> **RECORD EXCERPTS**
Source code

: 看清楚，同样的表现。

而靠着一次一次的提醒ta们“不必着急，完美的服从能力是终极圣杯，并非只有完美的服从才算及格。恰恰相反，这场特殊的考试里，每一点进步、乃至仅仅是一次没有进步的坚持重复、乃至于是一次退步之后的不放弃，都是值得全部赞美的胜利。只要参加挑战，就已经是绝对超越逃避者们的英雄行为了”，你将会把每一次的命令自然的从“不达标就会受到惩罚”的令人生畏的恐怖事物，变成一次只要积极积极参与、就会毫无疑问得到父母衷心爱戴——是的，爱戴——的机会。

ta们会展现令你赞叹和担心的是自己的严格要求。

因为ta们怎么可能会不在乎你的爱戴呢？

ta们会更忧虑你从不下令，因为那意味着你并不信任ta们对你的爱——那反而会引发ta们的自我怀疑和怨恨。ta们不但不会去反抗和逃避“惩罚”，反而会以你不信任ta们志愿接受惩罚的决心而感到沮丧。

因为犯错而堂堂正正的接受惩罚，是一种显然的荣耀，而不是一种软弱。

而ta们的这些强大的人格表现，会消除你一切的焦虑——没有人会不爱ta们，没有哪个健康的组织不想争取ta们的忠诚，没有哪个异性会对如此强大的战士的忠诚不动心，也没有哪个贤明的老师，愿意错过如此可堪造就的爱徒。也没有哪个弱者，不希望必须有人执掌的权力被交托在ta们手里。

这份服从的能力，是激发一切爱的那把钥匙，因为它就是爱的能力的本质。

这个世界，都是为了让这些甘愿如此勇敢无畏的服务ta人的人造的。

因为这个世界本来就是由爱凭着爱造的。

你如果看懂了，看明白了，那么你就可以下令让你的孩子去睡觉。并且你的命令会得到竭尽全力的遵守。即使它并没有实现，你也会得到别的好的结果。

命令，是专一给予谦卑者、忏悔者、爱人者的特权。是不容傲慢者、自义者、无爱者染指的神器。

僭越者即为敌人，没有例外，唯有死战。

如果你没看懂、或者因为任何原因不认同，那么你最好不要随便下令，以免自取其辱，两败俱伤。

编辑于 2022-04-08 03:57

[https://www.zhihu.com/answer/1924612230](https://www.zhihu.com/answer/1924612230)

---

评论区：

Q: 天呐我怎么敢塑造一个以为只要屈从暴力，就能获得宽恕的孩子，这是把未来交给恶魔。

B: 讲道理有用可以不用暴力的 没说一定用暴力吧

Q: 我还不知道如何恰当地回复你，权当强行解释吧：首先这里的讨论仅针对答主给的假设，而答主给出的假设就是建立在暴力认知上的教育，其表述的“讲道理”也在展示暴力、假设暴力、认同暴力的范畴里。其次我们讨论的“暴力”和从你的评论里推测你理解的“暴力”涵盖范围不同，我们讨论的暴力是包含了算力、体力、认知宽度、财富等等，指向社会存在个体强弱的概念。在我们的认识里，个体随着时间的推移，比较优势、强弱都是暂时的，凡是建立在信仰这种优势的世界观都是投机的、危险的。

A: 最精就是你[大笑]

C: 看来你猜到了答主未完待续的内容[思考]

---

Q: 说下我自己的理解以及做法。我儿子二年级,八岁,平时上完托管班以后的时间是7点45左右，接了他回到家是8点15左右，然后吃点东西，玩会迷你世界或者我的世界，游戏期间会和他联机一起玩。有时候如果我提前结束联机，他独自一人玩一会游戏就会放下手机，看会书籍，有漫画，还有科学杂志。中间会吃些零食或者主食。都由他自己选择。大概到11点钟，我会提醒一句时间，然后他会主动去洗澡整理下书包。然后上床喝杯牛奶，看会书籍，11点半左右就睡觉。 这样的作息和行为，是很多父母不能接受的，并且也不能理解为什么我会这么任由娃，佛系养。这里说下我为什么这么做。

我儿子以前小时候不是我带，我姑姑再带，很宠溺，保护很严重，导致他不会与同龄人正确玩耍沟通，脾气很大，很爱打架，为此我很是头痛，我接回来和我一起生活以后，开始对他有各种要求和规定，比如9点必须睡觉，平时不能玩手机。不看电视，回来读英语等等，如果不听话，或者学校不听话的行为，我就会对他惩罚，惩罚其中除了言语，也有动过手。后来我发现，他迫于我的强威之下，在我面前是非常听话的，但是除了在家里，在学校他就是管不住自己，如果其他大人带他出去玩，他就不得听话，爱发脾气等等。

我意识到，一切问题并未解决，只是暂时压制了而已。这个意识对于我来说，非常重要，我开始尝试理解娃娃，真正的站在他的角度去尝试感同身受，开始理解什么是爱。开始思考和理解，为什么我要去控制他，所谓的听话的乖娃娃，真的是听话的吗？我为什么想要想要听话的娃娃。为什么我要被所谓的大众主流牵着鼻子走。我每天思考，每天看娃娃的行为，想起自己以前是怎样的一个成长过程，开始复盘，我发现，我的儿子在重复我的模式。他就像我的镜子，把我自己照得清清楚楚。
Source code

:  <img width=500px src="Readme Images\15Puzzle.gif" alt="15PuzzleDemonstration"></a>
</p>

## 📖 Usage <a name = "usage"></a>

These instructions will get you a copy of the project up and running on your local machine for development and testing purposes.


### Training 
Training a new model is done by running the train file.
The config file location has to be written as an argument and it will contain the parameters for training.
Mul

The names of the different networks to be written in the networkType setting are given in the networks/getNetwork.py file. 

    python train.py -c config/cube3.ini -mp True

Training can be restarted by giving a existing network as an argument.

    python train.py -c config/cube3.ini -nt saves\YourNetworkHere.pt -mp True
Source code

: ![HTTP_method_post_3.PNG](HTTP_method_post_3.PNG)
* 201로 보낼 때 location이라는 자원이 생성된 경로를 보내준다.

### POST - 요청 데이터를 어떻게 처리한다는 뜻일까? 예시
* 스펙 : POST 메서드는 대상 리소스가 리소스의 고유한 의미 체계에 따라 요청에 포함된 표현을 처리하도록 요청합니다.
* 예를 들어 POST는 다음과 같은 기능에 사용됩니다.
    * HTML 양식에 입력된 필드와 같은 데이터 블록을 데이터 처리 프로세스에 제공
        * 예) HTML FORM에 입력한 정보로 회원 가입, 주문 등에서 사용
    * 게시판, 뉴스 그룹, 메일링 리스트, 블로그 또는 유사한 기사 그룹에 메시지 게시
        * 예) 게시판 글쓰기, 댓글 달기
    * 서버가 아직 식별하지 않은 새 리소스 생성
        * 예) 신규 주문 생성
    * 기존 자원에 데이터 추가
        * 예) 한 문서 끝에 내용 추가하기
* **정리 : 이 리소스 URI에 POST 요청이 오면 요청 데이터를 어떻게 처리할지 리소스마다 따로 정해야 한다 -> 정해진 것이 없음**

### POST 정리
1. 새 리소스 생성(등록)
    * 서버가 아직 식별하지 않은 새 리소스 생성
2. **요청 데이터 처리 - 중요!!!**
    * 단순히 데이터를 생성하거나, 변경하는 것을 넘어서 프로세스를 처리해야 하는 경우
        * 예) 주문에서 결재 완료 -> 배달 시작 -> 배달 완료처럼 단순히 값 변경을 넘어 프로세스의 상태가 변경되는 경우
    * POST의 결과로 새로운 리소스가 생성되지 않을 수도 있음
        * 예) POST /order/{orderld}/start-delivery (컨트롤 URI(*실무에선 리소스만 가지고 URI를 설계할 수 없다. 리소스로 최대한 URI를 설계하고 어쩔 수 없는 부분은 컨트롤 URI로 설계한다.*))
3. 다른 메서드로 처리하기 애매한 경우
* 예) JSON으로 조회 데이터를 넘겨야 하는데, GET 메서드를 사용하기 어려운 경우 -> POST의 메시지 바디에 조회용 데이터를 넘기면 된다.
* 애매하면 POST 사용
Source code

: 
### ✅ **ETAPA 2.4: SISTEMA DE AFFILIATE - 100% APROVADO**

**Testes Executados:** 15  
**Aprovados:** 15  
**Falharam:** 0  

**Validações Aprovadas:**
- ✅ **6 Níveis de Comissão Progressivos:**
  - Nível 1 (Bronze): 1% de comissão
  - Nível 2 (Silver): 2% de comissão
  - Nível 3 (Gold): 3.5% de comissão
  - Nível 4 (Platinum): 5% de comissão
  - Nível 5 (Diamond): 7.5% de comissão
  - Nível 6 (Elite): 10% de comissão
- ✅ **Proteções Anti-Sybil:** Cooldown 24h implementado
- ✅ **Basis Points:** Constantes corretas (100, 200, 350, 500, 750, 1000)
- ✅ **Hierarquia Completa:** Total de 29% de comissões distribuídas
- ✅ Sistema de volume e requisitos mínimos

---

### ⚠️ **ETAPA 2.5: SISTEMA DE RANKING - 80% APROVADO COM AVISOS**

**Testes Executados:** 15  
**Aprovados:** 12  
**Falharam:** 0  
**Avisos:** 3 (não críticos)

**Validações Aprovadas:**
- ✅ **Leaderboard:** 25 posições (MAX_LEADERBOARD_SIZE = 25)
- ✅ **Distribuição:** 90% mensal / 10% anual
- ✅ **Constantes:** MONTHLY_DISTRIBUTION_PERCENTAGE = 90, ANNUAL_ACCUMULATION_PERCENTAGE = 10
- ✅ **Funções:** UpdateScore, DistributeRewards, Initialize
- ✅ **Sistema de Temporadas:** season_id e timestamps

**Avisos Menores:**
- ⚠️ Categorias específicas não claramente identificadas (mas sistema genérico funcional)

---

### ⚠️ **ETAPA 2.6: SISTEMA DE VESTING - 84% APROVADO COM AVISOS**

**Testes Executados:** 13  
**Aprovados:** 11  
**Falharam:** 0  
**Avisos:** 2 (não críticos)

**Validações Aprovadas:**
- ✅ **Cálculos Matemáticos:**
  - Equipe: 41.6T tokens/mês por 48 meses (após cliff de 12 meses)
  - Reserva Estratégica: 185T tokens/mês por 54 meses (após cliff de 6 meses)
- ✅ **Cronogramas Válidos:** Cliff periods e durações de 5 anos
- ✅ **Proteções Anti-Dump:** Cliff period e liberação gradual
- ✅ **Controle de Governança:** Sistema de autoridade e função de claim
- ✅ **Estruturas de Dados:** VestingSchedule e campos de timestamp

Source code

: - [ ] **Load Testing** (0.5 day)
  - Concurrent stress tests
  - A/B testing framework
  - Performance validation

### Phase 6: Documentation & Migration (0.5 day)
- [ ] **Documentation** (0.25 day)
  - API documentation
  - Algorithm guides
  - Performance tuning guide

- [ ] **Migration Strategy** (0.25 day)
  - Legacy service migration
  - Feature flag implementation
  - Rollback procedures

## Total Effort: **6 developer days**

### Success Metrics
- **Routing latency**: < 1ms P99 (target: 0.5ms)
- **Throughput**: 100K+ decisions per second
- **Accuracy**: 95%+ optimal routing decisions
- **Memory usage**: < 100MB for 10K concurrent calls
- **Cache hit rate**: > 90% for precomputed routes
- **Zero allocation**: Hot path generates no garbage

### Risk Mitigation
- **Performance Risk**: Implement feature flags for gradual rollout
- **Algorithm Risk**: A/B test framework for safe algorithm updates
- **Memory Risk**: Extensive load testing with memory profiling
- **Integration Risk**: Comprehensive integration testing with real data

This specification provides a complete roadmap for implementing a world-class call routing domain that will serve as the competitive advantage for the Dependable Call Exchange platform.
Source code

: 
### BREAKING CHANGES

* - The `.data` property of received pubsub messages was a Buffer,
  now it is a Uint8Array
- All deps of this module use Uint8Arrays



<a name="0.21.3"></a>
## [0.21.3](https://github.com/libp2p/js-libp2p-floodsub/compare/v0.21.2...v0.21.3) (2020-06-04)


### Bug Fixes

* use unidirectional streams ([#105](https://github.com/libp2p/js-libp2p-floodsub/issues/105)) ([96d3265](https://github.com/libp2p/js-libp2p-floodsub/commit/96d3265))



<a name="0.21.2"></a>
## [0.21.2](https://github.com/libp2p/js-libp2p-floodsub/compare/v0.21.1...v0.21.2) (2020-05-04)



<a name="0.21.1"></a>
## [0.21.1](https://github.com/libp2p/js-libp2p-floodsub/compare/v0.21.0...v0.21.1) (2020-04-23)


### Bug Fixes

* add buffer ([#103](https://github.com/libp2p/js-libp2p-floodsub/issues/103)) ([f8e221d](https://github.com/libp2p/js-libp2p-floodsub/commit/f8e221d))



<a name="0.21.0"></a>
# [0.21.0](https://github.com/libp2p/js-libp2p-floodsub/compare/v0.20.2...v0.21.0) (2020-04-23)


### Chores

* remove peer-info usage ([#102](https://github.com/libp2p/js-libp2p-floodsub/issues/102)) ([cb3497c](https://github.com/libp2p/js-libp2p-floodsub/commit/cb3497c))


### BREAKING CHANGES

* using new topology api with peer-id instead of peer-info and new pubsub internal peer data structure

> **WORK TO COMPLETE**
Switch "argument" to "option" in the lines starting with the line containing "如果你没看懂、或者因为任何原" and going on through the line containing "생성된 경로를 보내준다.". Write out only those lines, leaving everything else unchanged.

> **YOUR SOLUTION**
如果你没看懂、或者因为任何原因不认同，那么你最好不要随便下令，以免自取其辱，两败俱伤。

编辑于 2022-04-08 03:57

[https://www.zhihu.com/answer/1924612230](https://www.zhihu.com/answer/1924612230)

---

评论区：

Q: 天呐我怎么敢塑造一个以为只要屈从暴力，就能获得宽恕的孩子，这是把未来交给恶魔。

B: 讲道理有用可以不用暴力的 没说一定用暴力吧

Q: 我还不知道如何恰当地回复你，权当强行解释吧：首先这里的讨论仅针对答主给的假设，而答主给出的假设就是建立在暴力认知上的教育，其表述的“讲道理”也在展示暴力、假设暴力、认同暴力的范畴里。其次我们讨论的“暴力”和从你的评论里推测你理解的“暴力”涵盖范围不同，我们讨论的暴力是包含了算力、体力、认知宽度、财富等等，指向社会存在个体强弱的概念。在我们的认识里，个体随着时间的推移，比较优势、强弱都是暂时的，凡是建立在信仰这种优势的世界观都是投机的、危险的。

A: 最精就是你[大笑]

C: 看来你猜到了答主未完待续的内容[思考]

---

Q: 说下我自己的理解以及做法。我儿子二年级,八岁,平时上完托管班以后的时间是7点45左右，接了他回到家是8点15左右，然后吃点东西，玩会迷你世界或者我的世界，游戏期间会和他联机一起玩。有时候如果我提前结束联机，他独自一人玩一会游戏就会放下手机，看会书籍，有漫画，还有科学杂志。中间会吃些零食或者主食。都由他自己选择。大概到11点钟，我会提醒一句时间，然后他会主动去洗澡整理下书包。然后上床喝杯牛奶，看会书籍，11点半左右就睡觉。 这样的作息和行为，是很多父母不能接受的，并且也不能理解为什么我会这么任由娃，佛系养。这里说下我为什么这么做。

我儿子以前小时候不是我带，我姑姑再带，很宠溺，保护很严重，导致他不会与同龄人正确玩耍沟通，脾气很大，很爱打架，为此我很是头痛，我接回来和我一起生活以后，开始对他有各种要求和规定，比如9点必须睡觉，平时不能玩手机。不看电视，回来读英语等等，如果不听话，或者学校不听话的行为，我就会对他惩罚，惩罚其中除了言语，也有动过手。后来我发现，他迫于我的强威之下，在我面前是非常听话的，但是除了在家里，在学校他就是管不住自己，如果其他大人带他出去玩，他就不得听话，爱发脾气等等。

我意识到，一切问题并未解决，只是暂时压制了而已。这个意识对于我来说，非常重要，我开始尝试理解娃娃，真正的站在他的角度去尝试感同身受，开始理解什么是爱。开始思考和理解，为什么我要去控制他，所谓的听话的乖娃娃，真的是听话的吗？我为什么想要想要听话的娃娃。为什么我要被所谓的大众主流牵着鼻子走。我每天思考，每天看娃娃的行为，想起自己以前是怎样的一个成长过程，开始复盘，我发现，我的儿子在重复我的模式。他就像我的镜子，把我自己照得清清楚楚。
Source code

:  <img width=500px src="Readme Images\15Puzzle.gif" alt="15PuzzleDemonstration"></a>
</p>

## 📖 Usage <a name = "usage"></a>

These instructions will get you a copy of the project up and running on your local machine for development and testing purposes.


### Training 
Training a new model is done by running the train file.
The config file location has to be written as an option and it will contain the parameters for training.
Mul

The names of the different networks to be written in the networkType setting are given in the networks/getNetwork.py file. 

    python train.py -c config/cube3.ini -mp True

Training can be restarted by giving a existing network as an option.

    python train.py -c config/cube3.ini -nt saves\YourNetworkHere.pt -mp True
Source code

: ![HTTP_method_post_3.PNG](HTTP_method_post_3.PNG)
* 201로 보낼 때 location이라는 자원이 생성된 경로를 보내준다.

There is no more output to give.